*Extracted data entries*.
##########

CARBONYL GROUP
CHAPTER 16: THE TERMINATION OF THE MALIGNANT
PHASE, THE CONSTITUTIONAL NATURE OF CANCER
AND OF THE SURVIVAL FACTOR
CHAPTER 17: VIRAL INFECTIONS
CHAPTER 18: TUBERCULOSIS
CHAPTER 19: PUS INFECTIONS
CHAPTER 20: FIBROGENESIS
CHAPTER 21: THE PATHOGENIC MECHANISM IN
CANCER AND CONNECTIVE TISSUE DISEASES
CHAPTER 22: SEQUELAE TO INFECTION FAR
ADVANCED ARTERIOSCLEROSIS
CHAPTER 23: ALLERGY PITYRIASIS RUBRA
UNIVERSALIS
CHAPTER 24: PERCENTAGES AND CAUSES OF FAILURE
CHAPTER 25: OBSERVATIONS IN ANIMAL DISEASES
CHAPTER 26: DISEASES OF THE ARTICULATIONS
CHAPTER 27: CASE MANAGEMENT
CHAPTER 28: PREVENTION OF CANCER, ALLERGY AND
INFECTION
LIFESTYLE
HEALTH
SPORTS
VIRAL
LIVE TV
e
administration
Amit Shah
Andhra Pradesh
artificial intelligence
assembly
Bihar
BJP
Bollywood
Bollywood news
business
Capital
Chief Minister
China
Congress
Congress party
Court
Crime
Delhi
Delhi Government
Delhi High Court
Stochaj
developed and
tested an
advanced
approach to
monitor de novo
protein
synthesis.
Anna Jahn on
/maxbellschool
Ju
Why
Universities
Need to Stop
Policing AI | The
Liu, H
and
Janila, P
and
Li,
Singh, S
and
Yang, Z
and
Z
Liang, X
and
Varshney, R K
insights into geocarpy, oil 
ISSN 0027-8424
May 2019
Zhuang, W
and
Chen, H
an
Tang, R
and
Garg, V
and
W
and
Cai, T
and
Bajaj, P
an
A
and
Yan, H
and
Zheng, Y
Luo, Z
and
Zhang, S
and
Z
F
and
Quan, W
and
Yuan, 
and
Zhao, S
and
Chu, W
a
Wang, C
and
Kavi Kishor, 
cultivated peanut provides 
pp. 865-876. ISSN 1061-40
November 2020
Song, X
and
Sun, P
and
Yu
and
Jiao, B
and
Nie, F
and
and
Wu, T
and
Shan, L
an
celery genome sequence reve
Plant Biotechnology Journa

##########

*Task brief*. With nothing left out, copy the data above exactly.

*Output for this task*.
CARBONYL GROUP
CHAPTER 16: THE TERMINATION OF THE MALIGNANT
PHASE, THE CONSTITUTIONAL NATURE OF CANCER
AND OF THE SURVIVAL FACTOR
CHAPTER 17: VIRAL INFECTIONS
CHAPTER 18: TUBERCULOSIS
CHAPTER 19: PUS INFECTIONS
CHAPTER 20: FIBROGENESIS
CHAPTER 21: THE PATHOGENIC MECHANISM IN
CANCER AND CONNECTIVE TISSUE DISEASES
CHAPTER 22: SEQUELAE TO INFECTION FAR
ADVANCED ARTERIOSCLEROSIS
CHAPTER 23: ALLERGY PITYRIASIS RUBRA
UNIVERSALIS
CHAPTER 24: PERCENTAGES AND CAUSES OF FAILURE
CHAPTER 25: OBSERVATIONS IN ANIMAL DISEASES
CHAPTER 26: DISEASES OF THE ARTICULATIONS
CHAPTER 27: CASE MANAGEMENT
CHAPTER 28: PREVENTION OF CANCER, ALLERGY AND
INFECTION
LIFESTYLE
HEALTH
SPORTS
VIRAL
LIVE TV
e
administration
Amit Shah
Andhra Pradesh
artificial intelligence
assembly
Bihar
BJP
Bollywood
Bollywood news
business
Capital
Chief Minister
China
Congress
Congress party
Court
Crime
Delhi
Delhi Government
Delhi High Court
Stochaj
developed and
tested an
advanced
approach to
monitor de novo
protein
synthesis.
Anna Jahn on
/maxbellschool
Ju
Why
Universities
Need to Stop
Policing AI | The
Liu, H
and
Janila, P
and
Li,
Singh, S
and
Yang, Z
and
Z
Liang, X
and
Varshney, R K
insights into geocarpy, oil 
ISSN 0027-8424
May 2019
Zhuang, W
and
Chen, H
an
Tang, R
and
Garg, V
and
W
and
Cai, T
and
Bajaj, P
an
A
and
Yan, H
and
Zheng, Y
Luo, Z
and
Zhang, S
and
Z
F
and
Quan, W
and
Yuan, 
and
Zhao, S
and
Chu, W
a
Wang, C
and
Kavi Kishor, 
cultivated peanut provides 
pp. 865-876. ISSN 1061-40
November 2020
Song, X
and
Sun, P
and
Yu
and
Jiao, B
and
Nie, F
and
and
Wu, T
and
Shan, L
an
celery genome sequence reve
Plant Biotechnology Journa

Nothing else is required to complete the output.